Saturday 18 September 2010

Papa Bound Conventions

I spoke last week at the Media Arts Festival at the Roundhouse, on a panel on games chaired by Clare Reddington chair of the Pervasive Media Studio, alongside Margaret Robertson all-round game-egg of Hide & Seek, and Alice Taylor fab digital-game-commissioner for C4 Education, a splendid line-up to be asked into.

I spoke on Papa Sangre, a game I'm making for the iPhone alongside a brillliant array of collaborators. It's a game-(under)world that is rendered primarily in sound and music, so I got to ask the audience if they wanted to see a screenshot: just to close their eyes. The panel is online here, video 12 (you don't have to, even if you are my mum, this is just for my reference).

And now to digress, a lot.

Papa Sangre was commissioned by 4IP as a game that could be played by the visually-impaired as well as the sighted. Constraint being the mother of invention. Or in this case, the mother of incorporation.

The seed for Papa Sangre is a live game called Sangre y Patatas based itself on Blood and Potatoes, a game I'd run in theatre rooms for years. It's a game of stealth and cunning to avoid a bloody loud death, played with eyes closed. And I ran it for the usual reasons, general warm-up of brains and bodies, punctuate work with a shot of fun, etc. But also occasionally adapting it rapidly and iteratively to more interesting purpose, the game becoming an engine of exploration.

Here's another digression as an example of how. The very first show I directed professionally was The Bound Man at BAC in 1998, although it had started as a student production. To give due credit, it was a dark fairy-tale adapted previously into a performance text by Andrew Prichard from a short story by Ilse Aichinger; we'd then devised from that text. The text was itself a story conjured and told by two severed heads. A man wakes up in a forest to find himself bound head to toe in rope and before he can escape, is taken into a circus where he becomes the star act. The circus becomes jealous and the bound man is forced to face a wolf, and it ends - well, it just ends back with the severed heads frustrated in the darkness.
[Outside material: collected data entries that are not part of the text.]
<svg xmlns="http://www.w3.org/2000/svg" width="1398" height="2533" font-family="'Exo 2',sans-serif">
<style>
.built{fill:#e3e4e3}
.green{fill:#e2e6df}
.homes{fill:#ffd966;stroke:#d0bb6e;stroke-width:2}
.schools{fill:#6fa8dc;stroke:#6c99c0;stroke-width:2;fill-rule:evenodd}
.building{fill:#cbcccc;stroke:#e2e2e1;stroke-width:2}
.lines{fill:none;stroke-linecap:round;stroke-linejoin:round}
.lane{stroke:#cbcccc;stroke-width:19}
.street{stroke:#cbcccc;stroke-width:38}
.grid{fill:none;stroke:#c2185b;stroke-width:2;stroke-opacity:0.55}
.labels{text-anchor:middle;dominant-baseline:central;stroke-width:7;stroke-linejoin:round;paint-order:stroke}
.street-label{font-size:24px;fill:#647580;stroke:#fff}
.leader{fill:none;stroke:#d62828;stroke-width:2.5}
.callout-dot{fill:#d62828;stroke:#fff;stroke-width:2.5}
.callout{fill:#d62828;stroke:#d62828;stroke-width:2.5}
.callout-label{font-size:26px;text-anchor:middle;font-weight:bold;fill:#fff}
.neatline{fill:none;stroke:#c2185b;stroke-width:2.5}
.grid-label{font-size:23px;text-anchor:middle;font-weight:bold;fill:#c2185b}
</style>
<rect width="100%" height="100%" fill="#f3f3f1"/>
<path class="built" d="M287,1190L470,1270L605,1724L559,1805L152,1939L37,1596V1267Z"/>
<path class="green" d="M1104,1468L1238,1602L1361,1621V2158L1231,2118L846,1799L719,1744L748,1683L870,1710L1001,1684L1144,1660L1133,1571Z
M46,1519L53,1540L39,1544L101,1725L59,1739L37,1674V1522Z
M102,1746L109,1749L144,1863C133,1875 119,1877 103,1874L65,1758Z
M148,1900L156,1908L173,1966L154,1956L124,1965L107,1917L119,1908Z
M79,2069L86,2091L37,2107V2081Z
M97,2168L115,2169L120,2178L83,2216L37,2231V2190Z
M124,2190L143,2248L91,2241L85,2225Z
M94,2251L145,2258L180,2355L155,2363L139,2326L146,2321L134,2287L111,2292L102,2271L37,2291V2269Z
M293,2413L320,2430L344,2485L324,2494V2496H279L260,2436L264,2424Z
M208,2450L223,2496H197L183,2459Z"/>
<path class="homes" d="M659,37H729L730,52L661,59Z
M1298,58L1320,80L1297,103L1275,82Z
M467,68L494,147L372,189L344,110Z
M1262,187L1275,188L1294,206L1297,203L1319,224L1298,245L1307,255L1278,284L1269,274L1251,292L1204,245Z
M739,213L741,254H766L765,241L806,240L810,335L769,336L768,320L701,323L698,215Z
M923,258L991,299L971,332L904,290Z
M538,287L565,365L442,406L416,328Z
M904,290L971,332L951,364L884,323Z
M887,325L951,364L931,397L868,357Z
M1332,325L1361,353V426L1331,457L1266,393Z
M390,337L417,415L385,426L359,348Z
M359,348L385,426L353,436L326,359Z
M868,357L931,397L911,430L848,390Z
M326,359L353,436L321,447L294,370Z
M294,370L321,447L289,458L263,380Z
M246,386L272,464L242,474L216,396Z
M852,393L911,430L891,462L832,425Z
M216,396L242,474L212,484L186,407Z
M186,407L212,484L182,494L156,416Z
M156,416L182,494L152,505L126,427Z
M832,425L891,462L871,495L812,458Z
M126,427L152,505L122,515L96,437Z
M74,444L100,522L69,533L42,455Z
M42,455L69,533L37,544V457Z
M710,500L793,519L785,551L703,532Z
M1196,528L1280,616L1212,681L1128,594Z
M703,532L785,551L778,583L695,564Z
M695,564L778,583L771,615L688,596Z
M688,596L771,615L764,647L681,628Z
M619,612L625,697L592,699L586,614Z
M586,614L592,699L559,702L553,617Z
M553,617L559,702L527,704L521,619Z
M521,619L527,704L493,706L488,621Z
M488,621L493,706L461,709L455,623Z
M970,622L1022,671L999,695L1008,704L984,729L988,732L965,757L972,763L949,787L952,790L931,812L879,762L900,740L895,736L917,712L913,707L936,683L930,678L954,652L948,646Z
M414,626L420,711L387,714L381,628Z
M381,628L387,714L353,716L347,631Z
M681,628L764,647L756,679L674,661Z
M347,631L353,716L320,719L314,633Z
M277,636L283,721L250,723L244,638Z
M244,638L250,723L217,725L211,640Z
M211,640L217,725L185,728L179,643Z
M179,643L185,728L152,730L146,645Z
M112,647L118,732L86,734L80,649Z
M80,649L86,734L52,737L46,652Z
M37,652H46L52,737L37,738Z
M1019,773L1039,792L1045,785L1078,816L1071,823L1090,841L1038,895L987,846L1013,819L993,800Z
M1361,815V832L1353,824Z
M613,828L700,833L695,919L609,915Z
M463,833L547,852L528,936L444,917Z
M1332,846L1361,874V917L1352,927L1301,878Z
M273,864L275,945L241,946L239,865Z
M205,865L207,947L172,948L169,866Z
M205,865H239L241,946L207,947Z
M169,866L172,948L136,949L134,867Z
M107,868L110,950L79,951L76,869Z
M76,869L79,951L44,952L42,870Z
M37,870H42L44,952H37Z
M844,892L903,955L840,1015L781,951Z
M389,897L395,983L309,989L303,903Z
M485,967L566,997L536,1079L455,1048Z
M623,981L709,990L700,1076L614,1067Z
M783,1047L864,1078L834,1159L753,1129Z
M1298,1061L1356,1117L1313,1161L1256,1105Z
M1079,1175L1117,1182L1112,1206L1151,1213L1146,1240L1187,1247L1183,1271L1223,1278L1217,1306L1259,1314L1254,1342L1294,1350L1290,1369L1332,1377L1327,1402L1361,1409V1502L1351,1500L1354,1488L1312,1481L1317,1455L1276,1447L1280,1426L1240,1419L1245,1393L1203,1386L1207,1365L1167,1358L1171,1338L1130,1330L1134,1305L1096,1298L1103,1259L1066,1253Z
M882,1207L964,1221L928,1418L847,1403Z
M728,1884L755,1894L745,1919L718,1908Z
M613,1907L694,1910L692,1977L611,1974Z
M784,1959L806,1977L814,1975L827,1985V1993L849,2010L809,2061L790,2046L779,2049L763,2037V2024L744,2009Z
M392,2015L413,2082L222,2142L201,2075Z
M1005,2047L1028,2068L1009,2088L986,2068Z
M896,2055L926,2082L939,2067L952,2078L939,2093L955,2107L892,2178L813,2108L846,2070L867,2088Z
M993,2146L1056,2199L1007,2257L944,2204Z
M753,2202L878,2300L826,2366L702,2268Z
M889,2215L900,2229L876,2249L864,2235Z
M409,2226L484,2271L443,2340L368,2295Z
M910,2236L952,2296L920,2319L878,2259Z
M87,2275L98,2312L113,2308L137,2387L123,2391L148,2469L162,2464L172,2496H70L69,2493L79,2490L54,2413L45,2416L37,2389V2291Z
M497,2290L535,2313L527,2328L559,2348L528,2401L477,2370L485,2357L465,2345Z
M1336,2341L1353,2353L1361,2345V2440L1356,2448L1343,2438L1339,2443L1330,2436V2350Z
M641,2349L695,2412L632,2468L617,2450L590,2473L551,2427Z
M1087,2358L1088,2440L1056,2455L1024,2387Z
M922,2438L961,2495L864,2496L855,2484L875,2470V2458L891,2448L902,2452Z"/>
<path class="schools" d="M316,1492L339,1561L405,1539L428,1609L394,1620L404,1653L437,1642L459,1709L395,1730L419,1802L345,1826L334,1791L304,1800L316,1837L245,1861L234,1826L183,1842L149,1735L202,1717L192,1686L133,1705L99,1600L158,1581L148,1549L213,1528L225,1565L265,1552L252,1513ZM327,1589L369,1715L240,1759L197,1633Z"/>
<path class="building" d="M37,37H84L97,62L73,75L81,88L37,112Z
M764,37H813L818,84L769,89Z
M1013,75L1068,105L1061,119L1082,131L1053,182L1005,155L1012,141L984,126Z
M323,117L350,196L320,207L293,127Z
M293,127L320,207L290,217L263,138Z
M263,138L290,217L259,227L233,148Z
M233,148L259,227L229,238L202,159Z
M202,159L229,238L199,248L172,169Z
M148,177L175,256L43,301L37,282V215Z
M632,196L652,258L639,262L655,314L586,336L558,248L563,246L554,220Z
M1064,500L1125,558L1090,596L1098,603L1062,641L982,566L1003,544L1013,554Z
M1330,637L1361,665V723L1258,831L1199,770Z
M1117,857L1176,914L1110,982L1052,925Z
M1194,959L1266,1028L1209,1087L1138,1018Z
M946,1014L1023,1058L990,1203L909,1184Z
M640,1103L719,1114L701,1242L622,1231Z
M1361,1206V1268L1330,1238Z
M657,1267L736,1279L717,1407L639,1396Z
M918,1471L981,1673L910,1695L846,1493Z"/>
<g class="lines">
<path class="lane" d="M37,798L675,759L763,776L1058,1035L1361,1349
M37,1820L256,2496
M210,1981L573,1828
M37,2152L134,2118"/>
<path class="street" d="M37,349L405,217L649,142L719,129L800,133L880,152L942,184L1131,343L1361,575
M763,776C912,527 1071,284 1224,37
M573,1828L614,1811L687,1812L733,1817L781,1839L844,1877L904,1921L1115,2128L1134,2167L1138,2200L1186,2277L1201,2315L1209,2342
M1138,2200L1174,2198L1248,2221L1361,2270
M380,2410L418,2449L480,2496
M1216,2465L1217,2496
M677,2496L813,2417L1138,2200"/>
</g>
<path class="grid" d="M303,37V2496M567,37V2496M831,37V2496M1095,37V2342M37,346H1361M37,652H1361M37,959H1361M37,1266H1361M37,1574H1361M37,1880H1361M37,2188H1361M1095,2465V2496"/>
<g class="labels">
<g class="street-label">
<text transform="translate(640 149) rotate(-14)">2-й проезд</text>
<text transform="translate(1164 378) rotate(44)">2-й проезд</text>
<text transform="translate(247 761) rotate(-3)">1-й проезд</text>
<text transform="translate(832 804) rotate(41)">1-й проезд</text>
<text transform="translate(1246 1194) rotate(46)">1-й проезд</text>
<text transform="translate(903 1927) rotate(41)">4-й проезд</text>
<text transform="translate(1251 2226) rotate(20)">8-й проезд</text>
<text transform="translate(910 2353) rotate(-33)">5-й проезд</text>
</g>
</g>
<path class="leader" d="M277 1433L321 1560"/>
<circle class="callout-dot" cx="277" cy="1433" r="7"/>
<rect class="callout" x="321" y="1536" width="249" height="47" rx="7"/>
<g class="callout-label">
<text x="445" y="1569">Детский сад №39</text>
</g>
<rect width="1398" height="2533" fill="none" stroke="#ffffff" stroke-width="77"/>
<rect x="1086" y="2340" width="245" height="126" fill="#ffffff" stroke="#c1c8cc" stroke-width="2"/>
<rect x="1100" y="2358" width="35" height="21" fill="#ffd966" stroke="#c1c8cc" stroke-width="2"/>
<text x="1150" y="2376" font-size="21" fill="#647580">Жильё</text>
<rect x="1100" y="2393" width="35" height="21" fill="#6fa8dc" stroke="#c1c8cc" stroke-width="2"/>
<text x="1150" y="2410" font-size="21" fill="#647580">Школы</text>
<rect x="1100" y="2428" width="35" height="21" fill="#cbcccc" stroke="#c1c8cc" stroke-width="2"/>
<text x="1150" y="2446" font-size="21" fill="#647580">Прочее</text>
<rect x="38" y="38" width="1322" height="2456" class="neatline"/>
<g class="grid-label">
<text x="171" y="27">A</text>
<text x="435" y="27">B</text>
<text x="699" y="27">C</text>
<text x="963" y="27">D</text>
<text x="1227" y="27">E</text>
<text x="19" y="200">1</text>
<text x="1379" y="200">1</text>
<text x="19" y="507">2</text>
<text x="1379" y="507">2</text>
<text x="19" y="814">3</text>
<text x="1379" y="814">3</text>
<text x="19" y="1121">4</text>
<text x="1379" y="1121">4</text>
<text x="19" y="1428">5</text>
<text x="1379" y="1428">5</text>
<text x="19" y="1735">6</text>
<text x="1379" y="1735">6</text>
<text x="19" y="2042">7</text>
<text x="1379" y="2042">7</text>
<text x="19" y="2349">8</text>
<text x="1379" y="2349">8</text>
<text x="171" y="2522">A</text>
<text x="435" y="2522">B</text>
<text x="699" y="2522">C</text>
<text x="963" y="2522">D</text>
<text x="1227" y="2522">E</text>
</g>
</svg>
So there's a wolf. Played by a person, not (necessarily) on all fours, not in a furry costume, but just a person... who is transformed through a system of sense-movement adaptation to play like a wolf. This system had been devised by choreographer Alex New but it was not choreography to block a sequence of actions, rather a process to transform the weighting of your senses in play so you can't help but act as wolf. You don't even have to be a dancer. Alex was frighteningly and ineffably so, but an injury he'd picked up meant I had to take over for the first performances in college, and anyone who knows me knows how I dance... and even I could get by. It's incredible to play, without thinking you are acting like an animal. If you want to know any more, you'll have to find me and buy me a drink.

when it came to BAC, we cast the fittingly-named Dan Synge (say it aloud) as wolf, and he, Alex, myself and others from the company spent long sessions in a basement playing Blood and Potatoes, and rapidly evolving the game and plugging into it what we knew of playing wolf, to help discover more. One session ended up in pitch darkness, piles of chairs around the room to become a landscape of noisy hazard and refuge, one of us as wolf pursuing the others relentlessly. And then discovering that if counter-intuitively we added a tiny amount of light - one bar of an electric fire to be precise - then the glow it cast became a dangerous corridor we'd literally scamper across to avoid being caught. Dan's learning as wolf was shaped by the properties and constraints at play (and it was the most brilliant fun).

It's interesting watching people playtest Papa Sangre because even though movement in this case means walking with your thumbs, step by step, the immersion of the binaural sound all around you means that you feel like you're in that world, and your body starts to respond, scrunching in fear when you 'step' on something crunchy like bones exactly like real people playing Sangre y Patatas and stepping into a pile of tortilla chips. The experience is intensely present-tense, not least because you can't as easily conjure a map of a pitch-dark space to remember where you are.

This post is fast becoming a series of tangential digressions.

A lot of play is best kept plastic in form as it develops, until you find the shape, constraints, conventions of play that fit precisely what you need. Experimental isn't a euphemism for non-conventional, or even indulgent or weird, but a reflection of this process of iterative innovation. Conventional similarly doesn't mean boring or stuffy, but literally using conventions that are already generally understood by audiences which are sometimes therefore the most fit for purpose.

Nor is there only one set of conventions that are conventional. For instance - and this is not a dig at them - Punchdrunk are forever called experimental in mainstream press, but more often they use conventions established for what could be called their own conventional work; experimental here really just means a different set of conventions.

Back to the panel. Clare had asked us to ask a question directly for the audience and I ended up with a (relatively tame) provocation based on all the above: there is no inherent superiority in medium, genre or convention.

The challenge is to resist a properly conservative attitude which can become dangerously habitual for the risk-averse, that only the kind of work that you already know how to make is any good. The danger in these conservative times, with an uncertain funding landscape, is the temptation to play safe without an edge of experimentation. You'll end up stiff. Looking at you, broadcasters, in every medium.